## Action item
Using the records provided below, locate and copy each line that contains the word "søgt".

## The data
- - - -
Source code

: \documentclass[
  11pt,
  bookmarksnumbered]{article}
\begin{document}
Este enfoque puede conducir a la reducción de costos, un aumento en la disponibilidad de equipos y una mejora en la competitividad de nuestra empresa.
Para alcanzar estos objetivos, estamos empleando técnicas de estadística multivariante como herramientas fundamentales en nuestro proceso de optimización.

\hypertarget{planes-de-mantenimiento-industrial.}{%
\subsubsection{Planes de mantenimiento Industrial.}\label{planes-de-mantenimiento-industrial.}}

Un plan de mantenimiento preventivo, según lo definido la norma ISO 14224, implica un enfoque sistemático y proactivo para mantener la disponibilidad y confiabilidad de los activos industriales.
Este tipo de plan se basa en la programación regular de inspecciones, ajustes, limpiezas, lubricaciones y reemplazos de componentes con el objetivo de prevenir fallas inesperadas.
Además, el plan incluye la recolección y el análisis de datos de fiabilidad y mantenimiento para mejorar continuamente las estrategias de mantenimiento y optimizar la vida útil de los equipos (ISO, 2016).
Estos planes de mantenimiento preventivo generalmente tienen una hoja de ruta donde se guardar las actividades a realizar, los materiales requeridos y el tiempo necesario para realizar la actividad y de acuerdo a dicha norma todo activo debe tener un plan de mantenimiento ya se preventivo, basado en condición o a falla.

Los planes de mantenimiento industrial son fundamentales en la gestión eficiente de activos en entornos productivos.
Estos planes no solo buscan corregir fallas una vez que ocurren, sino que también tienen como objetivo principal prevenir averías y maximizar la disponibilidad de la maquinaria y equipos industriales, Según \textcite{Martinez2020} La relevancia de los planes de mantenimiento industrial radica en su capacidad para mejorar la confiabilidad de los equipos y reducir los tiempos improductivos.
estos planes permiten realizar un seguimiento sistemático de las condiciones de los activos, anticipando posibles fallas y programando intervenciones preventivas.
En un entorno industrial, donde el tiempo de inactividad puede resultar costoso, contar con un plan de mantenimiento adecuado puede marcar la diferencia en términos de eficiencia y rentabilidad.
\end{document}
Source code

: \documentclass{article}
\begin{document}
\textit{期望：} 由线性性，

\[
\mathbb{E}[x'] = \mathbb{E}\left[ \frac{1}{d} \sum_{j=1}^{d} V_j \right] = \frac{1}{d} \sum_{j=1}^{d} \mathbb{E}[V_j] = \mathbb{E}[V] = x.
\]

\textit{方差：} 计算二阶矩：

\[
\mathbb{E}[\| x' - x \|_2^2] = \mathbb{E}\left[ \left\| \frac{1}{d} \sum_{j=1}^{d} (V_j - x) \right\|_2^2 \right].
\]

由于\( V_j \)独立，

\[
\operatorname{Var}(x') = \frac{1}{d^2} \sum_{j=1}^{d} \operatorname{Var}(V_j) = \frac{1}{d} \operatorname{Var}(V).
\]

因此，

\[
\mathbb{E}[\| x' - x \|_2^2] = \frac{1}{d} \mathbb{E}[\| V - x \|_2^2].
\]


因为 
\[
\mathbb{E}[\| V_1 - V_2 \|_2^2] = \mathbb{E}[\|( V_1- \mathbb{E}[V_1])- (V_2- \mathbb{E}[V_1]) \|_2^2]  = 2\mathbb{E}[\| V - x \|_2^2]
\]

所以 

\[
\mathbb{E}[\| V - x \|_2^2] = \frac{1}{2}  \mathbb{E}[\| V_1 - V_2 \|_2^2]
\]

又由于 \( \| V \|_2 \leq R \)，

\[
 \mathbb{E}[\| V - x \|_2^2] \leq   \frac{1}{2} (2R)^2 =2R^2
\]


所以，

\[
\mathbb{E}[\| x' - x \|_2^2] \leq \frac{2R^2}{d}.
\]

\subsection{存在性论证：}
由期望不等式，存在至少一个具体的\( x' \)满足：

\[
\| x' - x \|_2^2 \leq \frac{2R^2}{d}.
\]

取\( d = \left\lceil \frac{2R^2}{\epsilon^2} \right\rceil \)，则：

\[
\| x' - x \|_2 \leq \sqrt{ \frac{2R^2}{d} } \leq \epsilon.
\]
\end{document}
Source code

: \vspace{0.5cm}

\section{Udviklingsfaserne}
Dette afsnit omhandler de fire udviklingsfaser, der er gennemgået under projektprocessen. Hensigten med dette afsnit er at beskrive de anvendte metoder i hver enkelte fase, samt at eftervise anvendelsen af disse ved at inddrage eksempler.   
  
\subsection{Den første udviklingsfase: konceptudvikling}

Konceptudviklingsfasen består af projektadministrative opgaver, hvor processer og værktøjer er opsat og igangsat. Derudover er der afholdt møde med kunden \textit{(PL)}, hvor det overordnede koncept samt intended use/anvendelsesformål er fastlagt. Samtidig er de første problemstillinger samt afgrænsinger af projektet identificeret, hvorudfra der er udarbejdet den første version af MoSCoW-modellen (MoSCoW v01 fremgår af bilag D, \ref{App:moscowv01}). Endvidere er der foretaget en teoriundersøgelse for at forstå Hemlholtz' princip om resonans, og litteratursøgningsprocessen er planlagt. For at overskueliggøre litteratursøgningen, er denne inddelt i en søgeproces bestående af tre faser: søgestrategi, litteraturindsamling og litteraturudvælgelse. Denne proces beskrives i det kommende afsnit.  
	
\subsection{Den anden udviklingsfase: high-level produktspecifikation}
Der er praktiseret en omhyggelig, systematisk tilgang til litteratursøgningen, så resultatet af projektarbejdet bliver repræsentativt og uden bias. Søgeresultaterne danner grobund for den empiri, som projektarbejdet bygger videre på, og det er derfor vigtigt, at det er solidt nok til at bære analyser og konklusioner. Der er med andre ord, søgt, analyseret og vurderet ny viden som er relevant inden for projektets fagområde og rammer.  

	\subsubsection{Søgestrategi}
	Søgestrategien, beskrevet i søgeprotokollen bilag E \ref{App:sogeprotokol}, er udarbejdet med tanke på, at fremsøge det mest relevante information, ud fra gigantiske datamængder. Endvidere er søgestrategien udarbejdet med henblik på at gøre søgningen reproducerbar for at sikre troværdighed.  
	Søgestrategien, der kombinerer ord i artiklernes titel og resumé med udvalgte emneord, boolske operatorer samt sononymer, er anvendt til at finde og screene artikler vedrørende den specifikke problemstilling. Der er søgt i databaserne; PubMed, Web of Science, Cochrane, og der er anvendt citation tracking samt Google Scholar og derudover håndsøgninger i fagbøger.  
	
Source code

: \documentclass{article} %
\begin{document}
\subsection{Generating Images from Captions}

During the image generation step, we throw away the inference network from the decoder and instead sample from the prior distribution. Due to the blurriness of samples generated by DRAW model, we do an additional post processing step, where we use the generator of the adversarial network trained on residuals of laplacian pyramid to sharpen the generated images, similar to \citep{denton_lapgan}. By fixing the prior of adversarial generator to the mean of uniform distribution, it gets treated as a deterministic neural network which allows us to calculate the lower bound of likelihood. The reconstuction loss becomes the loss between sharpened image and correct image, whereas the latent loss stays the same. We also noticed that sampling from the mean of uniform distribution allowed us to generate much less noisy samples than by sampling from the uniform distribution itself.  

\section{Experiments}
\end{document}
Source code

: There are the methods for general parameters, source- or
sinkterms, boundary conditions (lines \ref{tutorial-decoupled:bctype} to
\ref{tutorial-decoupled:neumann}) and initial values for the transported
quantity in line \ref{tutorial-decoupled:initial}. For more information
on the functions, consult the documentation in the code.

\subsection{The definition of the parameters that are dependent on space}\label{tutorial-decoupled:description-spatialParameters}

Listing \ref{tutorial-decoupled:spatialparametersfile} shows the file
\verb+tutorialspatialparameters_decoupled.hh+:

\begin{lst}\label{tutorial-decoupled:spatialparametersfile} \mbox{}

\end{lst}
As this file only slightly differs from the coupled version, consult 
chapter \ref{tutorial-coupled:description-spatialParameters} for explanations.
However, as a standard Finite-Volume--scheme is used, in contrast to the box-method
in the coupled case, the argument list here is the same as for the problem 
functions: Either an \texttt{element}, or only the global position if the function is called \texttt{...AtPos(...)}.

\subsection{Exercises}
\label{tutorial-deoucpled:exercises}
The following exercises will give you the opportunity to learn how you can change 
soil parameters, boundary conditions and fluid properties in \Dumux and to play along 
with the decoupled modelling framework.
- - - -
## Response
Der er praktiseret en omhyggelig, systematisk tilgang til litteratursøgningen, så resultatet af projektarbejdet bliver repræsentativt og uden bias. Søgeresultaterne danner grobund for den empiri, som projektarbejdet bygger videre på, og det er derfor vigtigt, at det er solidt nok til at bære analyser og konklusioner. Der er med andre ord, søgt, analyseret og vurderet ny viden som er relevant inden for projektets fagområde og rammer.  
	Søgestrategien, der kombinerer ord i artiklernes titel og resumé med udvalgte emneord, boolske operatorer samt sononymer, er anvendt til at finde og screene artikler vedrørende den specifikke problemstilling. Der er søgt i databaserne; PubMed, Web of Science, Cochrane, og der er anvendt citation tracking samt Google Scholar og derudover håndsøgninger i fagbøger.  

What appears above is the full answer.